Work required: An exact reprint of all the records is the expected answer.

(Input material begins)

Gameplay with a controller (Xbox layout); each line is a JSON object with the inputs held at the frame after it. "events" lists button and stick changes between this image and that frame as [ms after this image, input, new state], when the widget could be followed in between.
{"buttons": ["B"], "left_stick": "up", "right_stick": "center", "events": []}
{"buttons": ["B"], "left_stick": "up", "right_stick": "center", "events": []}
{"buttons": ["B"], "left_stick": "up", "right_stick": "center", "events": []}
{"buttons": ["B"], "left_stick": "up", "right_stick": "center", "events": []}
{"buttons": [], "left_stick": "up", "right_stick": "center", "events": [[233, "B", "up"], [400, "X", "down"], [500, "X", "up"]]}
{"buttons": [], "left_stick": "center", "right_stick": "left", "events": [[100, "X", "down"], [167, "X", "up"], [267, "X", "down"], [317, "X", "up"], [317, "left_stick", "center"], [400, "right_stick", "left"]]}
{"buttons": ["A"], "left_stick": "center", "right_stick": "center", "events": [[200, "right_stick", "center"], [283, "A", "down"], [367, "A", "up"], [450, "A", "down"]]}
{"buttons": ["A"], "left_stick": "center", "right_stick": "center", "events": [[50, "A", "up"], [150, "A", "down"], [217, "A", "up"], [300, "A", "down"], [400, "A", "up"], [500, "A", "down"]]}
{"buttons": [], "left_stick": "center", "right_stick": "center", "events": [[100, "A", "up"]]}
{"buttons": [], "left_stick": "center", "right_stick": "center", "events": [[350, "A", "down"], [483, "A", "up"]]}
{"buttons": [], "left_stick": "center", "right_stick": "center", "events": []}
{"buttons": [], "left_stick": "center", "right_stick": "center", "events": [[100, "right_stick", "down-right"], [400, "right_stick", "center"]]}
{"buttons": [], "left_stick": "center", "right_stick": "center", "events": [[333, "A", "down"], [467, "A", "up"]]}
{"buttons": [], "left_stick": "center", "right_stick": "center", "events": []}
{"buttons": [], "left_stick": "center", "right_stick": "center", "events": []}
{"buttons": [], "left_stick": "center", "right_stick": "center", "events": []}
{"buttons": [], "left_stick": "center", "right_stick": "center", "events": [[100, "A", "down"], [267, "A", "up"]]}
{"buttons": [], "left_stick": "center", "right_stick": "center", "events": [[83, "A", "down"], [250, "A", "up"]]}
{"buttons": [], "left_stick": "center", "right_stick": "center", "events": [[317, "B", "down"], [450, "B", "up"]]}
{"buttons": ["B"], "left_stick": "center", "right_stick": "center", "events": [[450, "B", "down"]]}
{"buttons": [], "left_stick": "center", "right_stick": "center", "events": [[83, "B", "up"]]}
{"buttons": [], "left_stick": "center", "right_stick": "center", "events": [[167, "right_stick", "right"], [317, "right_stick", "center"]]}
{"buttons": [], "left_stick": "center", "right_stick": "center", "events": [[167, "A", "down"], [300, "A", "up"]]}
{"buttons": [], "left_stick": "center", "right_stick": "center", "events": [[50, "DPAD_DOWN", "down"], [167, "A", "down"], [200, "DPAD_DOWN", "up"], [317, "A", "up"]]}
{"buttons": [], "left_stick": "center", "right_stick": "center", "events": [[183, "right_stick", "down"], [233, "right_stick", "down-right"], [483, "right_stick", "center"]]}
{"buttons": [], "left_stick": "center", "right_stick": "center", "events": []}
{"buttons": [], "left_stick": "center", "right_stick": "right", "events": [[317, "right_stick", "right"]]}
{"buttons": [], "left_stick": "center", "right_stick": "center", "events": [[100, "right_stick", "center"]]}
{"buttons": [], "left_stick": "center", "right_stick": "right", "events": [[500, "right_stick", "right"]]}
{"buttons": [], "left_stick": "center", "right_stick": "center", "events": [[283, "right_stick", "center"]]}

(Input material ends)

Response area:
Gameplay with a controller (Xbox layout); each line is a JSON object with the inputs held at the frame after it. "events" lists button and stick changes between this image and that frame as [ms after this image, input, new state], when the widget could be followed in between.
{"buttons": ["B"], "left_stick": "up", "right_stick": "center", "events": []}
{"buttons": ["B"], "left_stick": "up", "right_stick": "center", "events": []}
{"buttons": ["B"], "left_stick": "up", "right_stick": "center", "events": []}
{"buttons": ["B"], "left_stick": "up", "right_stick": "center", "events": []}
{"buttons": [], "left_stick": "up", "right_stick": "center", "events": [[233, "B", "up"], [400, "X", "down"], [500, "X", "up"]]}
{"buttons": [], "left_stick": "center", "right_stick": "left", "events": [[100, "X", "down"], [167, "X", "up"], [267, "X", "down"], [317, "X", "up"], [317, "left_stick", "center"], [400, "right_stick", "left"]]}
{"buttons": ["A"], "left_stick": "center", "right_stick": "center", "events": [[200, "right_stick", "center"], [283, "A", "down"], [367, "A", "up"], [450, "A", "down"]]}
{"buttons": ["A"], "left_stick": "center", "right_stick": "center", "events": [[50, "A", "up"], [150, "A", "down"], [217, "A", "up"], [300, "A", "down"], [400, "A", "up"], [500, "A", "down"]]}
{"buttons": [], "left_stick": "center", "right_stick": "center", "events": [[100, "A", "up"]]}
{"buttons": [], "left_stick": "center", "right_stick": "center", "events": [[350, "A", "down"], [483, "A", "up"]]}
{"buttons": [], "left_stick": "center", "right_stick": "center", "events": []}
{"buttons": [], "left_stick": "center", "right_stick": "center", "events": [[100, "right_stick", "down-right"], [400, "right_stick", "center"]]}
{"buttons": [], "left_stick": "center", "right_stick": "center", "events": [[333, "A", "down"], [467, "A", "up"]]}
{"buttons": [], "left_stick": "center", "right_stick": "center", "events": []}
{"buttons": [], "left_stick": "center", "right_stick": "center", "events": []}
{"buttons": [], "left_stick": "center", "right_stick": "center", "events": []}
{"buttons": [], "left_stick": "center", "right_stick": "center", "events": [[100, "A", "down"], [267, "A", "up"]]}
{"buttons": [], "left_stick": "center", "right_stick": "center", "events": [[83, "A", "down"], [250, "A", "up"]]}
{"buttons": [], "left_stick": "center", "right_stick": "center", "events": [[317, "B", "down"], [450, "B", "up"]]}
{"buttons": ["B"], "left_stick": "center", "right_stick": "center", "events": [[450, "B", "down"]]}
{"buttons": [], "left_stick": "center", "right_stick": "center", "events": [[83, "B", "up"]]}
{"buttons": [], "left_stick": "center", "right_stick": "center", "events": [[167, "right_stick", "right"], [317, "right_stick", "center"]]}
{"buttons": [], "left_stick": "center", "right_stick": "center", "events": [[167, "A", "down"], [300, "A", "up"]]}
{"buttons": [], "left_stick": "center", "right_stick": "center", "events": [[50, "DPAD_DOWN", "down"], [167, "A", "down"], [200, "DPAD_DOWN", "up"], [317, "A", "up"]]}
{"buttons": [], "left_stick": "center", "right_stick": "center", "events": [[183, "right_stick", "down"], [233, "right_stick", "down-right"], [483, "right_stick", "center"]]}
{"buttons": [], "left_stick": "center", "right_stick": "center", "events": []}
{"buttons": [], "left_stick": "center", "right_stick": "right", "events": [[317, "right_stick", "right"]]}
{"buttons": [], "left_stick": "center", "right_stick": "center", "events": [[100, "right_stick", "center"]]}
{"buttons": [], "left_stick": "center", "right_stick": "right", "events": [[500, "right_stick", "right"]]}
{"buttons": [], "left_stick": "center", "right_stick": "center", "events": [[283, "right_stick", "center"]]}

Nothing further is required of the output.